J. D. Robb


Conspiracy in Death

Eve Dallas and husband Roarke

PROLOGUE

In my hands is power. The power to heal or to destroy. To grant life or to cause death. I revere this gift, have honed it over time to an art as magnificent and awesome as any painting in the Louvre.

I am art, I am science. In all the ways that matter, I am God.

God must be ruthless and far-sighted. God studies his creations and selects. The best of these creations must be cherished, protected, sustained. Greatness rewards perfection.

Yet even the flawed have purpose.

A wise God experiments, considers, uses what comes into His hands and forges wonders.
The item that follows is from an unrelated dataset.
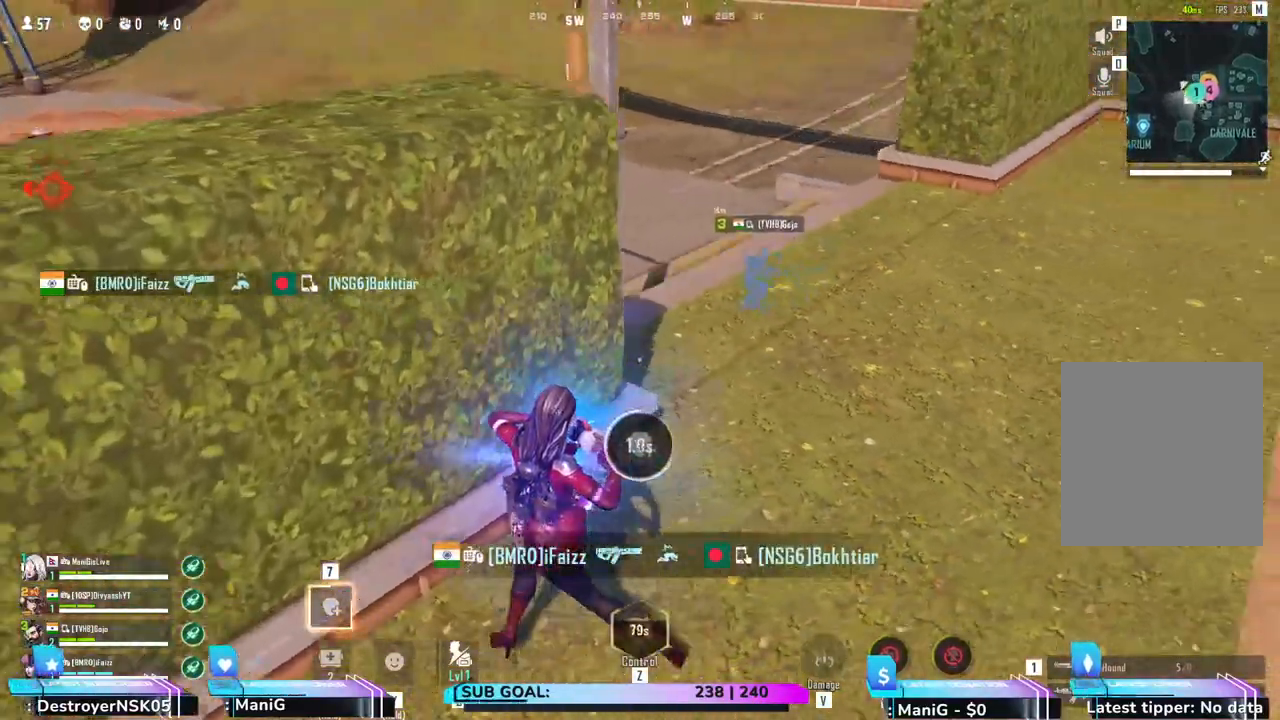
{"keys": ["d"], "mouse": [], "events": [[117, "a", "up"], [217, "d", "down"]]}
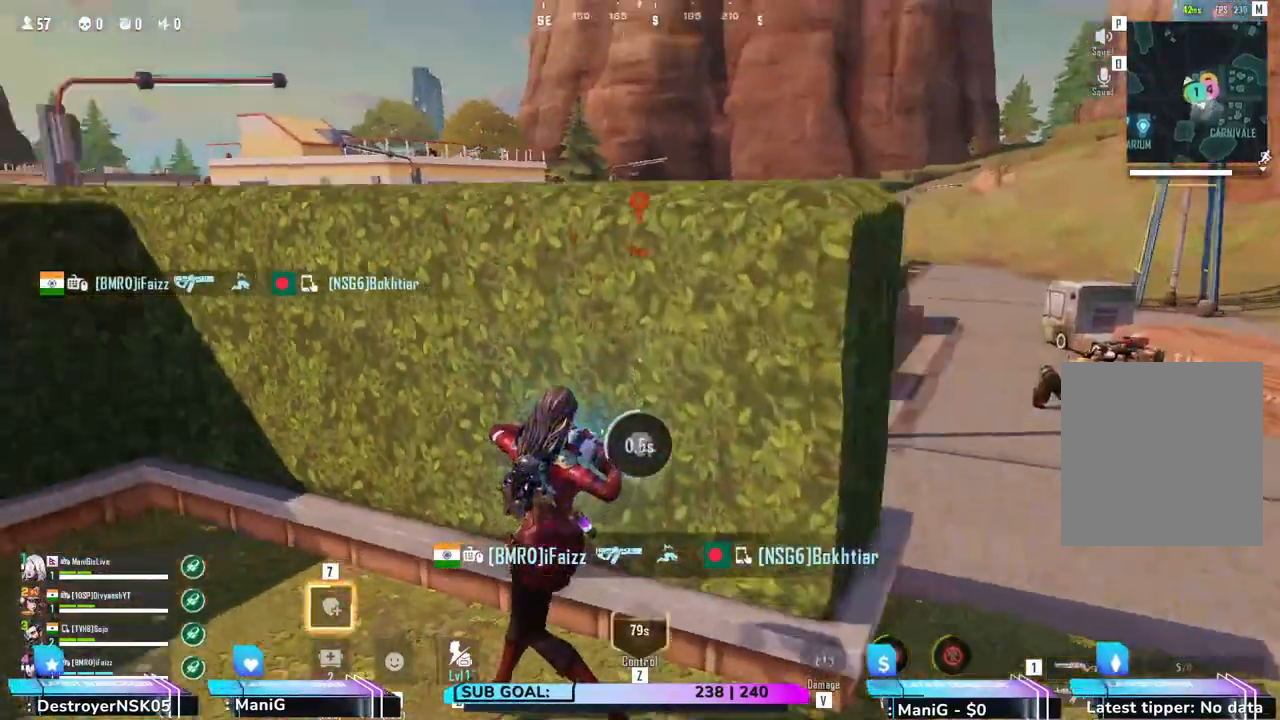
{"keys": ["d"], "mouse": ["wheel"], "events": [[483, "mouse_wheel", "down"]]}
Yes, often without mercy, often with a violence the ordinary condemn.

We who hold power cannot be distracted by the condemnations of the ordinary, by the petty and pitiful laws of simple men. They are blind, their minds are closed with fear – fear of pain, fear of death. They are too limited to comprehend that death can be conquered.

I have nearly done so.

If my work was discovered, they, with their foolish laws and attitudes, would damn me.

When my work is complete, they will worship me.

CHAPTER ONE

For some, death wasn't the enemy. Life was a much less merciful opponent. For the ghosts who drifted through the nights like shadows, the funky-junkies with their pale pink eyes, the chemi-heads with their jittery hands, life was simply a mindless trip that circled from one fix to the next with the arcs between a misery.

The trip itself was most often full of pain and despair, and occasionally terror.

For the poor and displaced in the bowels of New York City in the icy dawn of 2059, the pain, the despair, the terror were constant companions. For the mental defectives and physically flawed who slipped through society's cracks, the city was simply another kind of prison.